Adaptive Behavioral Dysfunction Is Associated with Increased Risk for ASD Symptoms in Toddlers with Tuberous Sclerosis Complex.

Thursday, May 11, 2017: 5:30 PM-7:00 PM
Golden Gate Ballroom (Marriott Marquis Hotel)
D. A. Pearson1, M. L. Kellems1, S. S. Hashmi2, H. Northrup2, D. A. Krueger3, A. W. Byars3, D. S. Murray4 and M. Sahin5, (1)Psychiatry & Behavioral Sciences, University of Texas McGovern Medical School, Houston, TX, (2)Pediatrics, University of Texas McGovern Medical School, Houston, TX, (3)Neurology, Cincinnati Children's Hospital Medical Center, Cincinnati, OH, (4)Autism Speaks, Boston, MA, (5)Neurology, Boston Children's Hospital, Boston, MA

Previous research has suggested that up to 50% of newborns with Tuberous Sclerosis Complex (TSC) will go on to develop autism spectrum disorder (ASD). Given that Tuberous Sclerosis Complex (TSC) can be diagnosed with 95% accuracy via prenatal ultrasonography, TSC offers a unique opportunity to study the early development of ASD. The goal of an ongoing multi-center study is ascertain possible biomarkers that could distinguish infants with TSC who will develop ASD from infants with TSC who do not develop ASD. Potential biomarkers being assessed in this project include imaging, EEG, genetic analysis, assorted clinical measures, and neurodevelopmental assessment measures (including adaptive behavior and behavioral/emotional function). Adaptive behavior deficits have long been associated with suboptimal developmental outcomes. Behavioral problems (e.g., inattention, social withdrawal), can significantly undermine adaptive functioning—which in turn undermines long-term educational, social, and occupational adjustment. At this point, little is known about the relationship between adaptive function and psychopathology in toddlers with TSC—especially with regard to symptoms, such as social withdrawal and emotional reactivity, that are closely associated with ASD.


The goal of this project was to determine if lower adaptive function is associated with higher levels of behavioral and emotional problems—especially symptoms closely associated with ASD-- in toddlers with TSC.

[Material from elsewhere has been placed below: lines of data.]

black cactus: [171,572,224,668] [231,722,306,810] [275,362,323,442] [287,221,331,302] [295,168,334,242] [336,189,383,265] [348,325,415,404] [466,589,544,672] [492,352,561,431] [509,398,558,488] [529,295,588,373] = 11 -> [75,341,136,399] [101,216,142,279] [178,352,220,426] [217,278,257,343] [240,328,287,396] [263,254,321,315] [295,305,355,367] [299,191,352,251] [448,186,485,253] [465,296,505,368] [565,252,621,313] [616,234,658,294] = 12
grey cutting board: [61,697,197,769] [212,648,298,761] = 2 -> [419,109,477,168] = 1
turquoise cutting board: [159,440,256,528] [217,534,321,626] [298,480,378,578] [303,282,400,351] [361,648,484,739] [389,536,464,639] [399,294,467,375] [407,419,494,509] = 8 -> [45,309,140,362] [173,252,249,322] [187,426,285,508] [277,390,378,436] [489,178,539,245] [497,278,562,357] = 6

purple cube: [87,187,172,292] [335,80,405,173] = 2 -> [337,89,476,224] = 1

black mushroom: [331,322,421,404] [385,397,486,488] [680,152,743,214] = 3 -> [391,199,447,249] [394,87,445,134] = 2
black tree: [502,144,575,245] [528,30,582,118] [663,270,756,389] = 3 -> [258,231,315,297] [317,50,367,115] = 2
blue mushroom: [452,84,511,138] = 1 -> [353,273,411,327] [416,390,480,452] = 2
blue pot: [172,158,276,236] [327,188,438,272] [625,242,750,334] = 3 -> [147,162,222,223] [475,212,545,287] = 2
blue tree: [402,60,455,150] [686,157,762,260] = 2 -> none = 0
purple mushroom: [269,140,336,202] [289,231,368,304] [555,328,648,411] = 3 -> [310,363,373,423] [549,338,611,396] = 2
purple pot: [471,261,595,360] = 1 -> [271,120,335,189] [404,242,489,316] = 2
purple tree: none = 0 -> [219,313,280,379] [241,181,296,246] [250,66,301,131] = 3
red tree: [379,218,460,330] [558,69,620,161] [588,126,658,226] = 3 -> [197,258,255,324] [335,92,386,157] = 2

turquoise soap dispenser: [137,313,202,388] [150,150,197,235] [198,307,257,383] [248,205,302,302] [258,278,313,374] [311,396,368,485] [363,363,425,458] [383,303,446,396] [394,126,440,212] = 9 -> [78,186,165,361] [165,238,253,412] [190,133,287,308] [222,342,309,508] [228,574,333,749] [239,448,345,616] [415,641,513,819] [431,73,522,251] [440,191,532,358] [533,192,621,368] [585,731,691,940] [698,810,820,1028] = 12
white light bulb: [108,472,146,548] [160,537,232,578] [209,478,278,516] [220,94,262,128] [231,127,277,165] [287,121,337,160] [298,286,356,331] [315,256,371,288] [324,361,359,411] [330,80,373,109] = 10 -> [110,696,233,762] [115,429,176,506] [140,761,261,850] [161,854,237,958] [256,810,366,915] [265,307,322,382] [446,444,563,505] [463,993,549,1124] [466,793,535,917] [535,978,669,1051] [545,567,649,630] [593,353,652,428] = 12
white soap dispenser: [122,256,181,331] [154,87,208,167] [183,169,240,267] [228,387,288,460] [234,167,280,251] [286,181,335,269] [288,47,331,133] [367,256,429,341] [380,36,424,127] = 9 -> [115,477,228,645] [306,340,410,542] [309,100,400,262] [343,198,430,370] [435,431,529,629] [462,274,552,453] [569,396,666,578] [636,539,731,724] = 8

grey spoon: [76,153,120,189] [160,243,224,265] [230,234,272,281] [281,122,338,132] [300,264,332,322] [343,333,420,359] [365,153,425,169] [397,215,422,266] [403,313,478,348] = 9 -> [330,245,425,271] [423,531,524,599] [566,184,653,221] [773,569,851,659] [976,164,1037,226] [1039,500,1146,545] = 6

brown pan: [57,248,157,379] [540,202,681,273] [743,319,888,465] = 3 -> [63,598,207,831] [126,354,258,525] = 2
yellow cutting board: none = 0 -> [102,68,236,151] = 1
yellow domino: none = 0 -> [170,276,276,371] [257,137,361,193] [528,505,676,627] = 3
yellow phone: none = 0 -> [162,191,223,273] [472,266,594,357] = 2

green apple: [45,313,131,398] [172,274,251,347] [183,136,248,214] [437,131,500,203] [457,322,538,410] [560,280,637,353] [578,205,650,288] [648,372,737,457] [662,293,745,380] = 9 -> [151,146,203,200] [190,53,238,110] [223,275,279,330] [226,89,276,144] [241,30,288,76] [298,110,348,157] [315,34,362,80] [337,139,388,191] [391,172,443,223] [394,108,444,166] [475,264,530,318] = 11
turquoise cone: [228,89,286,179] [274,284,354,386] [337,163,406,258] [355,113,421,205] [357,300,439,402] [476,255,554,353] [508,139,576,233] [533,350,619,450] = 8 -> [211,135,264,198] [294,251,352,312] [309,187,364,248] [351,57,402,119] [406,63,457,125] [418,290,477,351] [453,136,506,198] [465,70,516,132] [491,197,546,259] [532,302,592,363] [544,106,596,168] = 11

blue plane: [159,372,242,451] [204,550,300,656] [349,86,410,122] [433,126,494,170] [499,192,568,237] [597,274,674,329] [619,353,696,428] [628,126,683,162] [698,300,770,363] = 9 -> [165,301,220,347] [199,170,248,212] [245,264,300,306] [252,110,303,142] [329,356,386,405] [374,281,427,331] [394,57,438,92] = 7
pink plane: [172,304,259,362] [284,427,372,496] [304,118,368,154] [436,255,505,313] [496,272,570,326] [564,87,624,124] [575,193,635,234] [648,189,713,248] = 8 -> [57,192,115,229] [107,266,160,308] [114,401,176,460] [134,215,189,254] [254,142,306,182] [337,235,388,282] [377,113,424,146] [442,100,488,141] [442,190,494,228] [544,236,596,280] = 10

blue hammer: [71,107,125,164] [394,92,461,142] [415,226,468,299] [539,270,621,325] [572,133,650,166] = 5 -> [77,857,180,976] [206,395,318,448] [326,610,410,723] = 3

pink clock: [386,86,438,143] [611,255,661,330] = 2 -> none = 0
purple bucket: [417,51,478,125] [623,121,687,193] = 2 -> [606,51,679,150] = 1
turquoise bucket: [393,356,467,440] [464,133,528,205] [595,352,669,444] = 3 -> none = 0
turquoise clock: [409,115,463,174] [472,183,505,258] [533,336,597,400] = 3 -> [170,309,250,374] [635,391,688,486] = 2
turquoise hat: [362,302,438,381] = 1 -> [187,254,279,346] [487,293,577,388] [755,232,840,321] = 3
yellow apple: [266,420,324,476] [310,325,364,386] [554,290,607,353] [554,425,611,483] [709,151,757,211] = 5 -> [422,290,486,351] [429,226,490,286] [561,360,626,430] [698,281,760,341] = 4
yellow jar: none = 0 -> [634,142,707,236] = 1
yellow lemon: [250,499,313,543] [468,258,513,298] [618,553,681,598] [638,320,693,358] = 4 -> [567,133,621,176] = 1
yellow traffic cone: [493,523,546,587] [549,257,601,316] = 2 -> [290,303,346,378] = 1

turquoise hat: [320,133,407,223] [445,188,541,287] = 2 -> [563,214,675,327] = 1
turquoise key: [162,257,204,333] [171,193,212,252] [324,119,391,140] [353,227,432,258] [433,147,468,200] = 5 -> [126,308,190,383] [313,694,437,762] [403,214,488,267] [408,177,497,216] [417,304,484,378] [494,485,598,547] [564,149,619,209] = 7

Sample consisted of 66 toddlers (35 boys) participating in the TSC Autism Center of Excellence Research Network (TACERN). Mean age was 24.2 months, mean MSEL Composite was 79.6, and 14 had been diagnosed with ASD) by this point in the study. Adaptive function was assessed using the Vineland Adaptive Behavior Scale (VABS-II). Behavioral/emotional problems were assessed using the Child Behavior Checklist (CBCL, ages 1.5-5 years). Parents served as the informants for both instruments. Correlational analyses assessed the relationship between adaptive function and behavioral/emotional function.


Toddlers with TSC who had lower levels of adaptive function had significantly higher levels of behavioral and emotional concerns. Weaker adaptive function was associated with higher levels of internalizing problems (p<.001) and externalizing problems (p=.04). Of particular note were specific concerns in the areas of, pervasive developmental problems (p<.001), emotional reactivity (p=.022), and social withdrawal (p<.001). Other concerns associate with weak adaptive function included attention problems (p=.005) and affective problems (p=.002). When toddlers with ASD were removed from the sample and correlations re-run, weaker adaptive function was still associated with pervasive developmental problems (p=.001) and social withdrawal (p<.001), suggesting that these findings were not entirely driven by toddlers who had already been diagnosed as having ASD. However, it is possible that ASD had not yet been diagnosed in some of the 24-month old toddlers in this same—an empirical question to be addressed in subsequent neurodevelopmental evaluations.


Even as early as 24 months old, toddlers with TSC who have weak practical living skills are at high risk for behavioral/emotional concerns that are associated with ASD, underscoring the need for early behavioral intervention for these toddlers in order to optimize developmental outcomes.